Harry is cowed but unbroken, and he arches his back like a hostile cat when his guards try to force him to his knees before the Dark Lord. Lucius shakes his head, and they let go and retreat. It is a strange contrast - the straight-backed prisoner and the servants, bowing out of the door.
There has been a glint of silver when they released the young man's wrists, and Remus touches the red scars on his own arms in remembrance. The pair of charmed silver bracelets negates Harry's magic and renders him unthreatening to his captors. A form of mind control much simpler than the film of spells the Dark Lord has laid on Remus. Harry would not, wearing them, shed a drop of Lucius' blood even if the knife were right there in his hand. He couldn't.

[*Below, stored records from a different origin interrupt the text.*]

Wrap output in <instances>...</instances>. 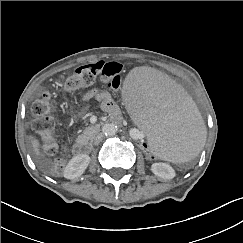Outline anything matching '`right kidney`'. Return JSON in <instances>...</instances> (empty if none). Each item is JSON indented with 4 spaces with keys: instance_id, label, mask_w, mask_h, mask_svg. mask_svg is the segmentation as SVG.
<instances>
[{
    "instance_id": "1",
    "label": "right kidney",
    "mask_w": 243,
    "mask_h": 243,
    "mask_svg": "<svg viewBox=\"0 0 243 243\" xmlns=\"http://www.w3.org/2000/svg\"><path fill=\"white\" fill-rule=\"evenodd\" d=\"M90 157L86 154H81L73 157L67 164L64 177L73 179L81 176L89 165Z\"/></svg>"
}]
</instances>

Remus wore the same bracelets once, for three days while the silver ate its way into his flesh, and the metal particles inflamed his tainted bloodstream until fever and pain drove him to the brink of death. He shouldn't have fought it quite so hard then.
They look at each other, the Dark Lord and his former master's nemesis. Lucius is not taller by more than an inch or two, but the confidence of his posture and the rich folds of costly robes make him loom.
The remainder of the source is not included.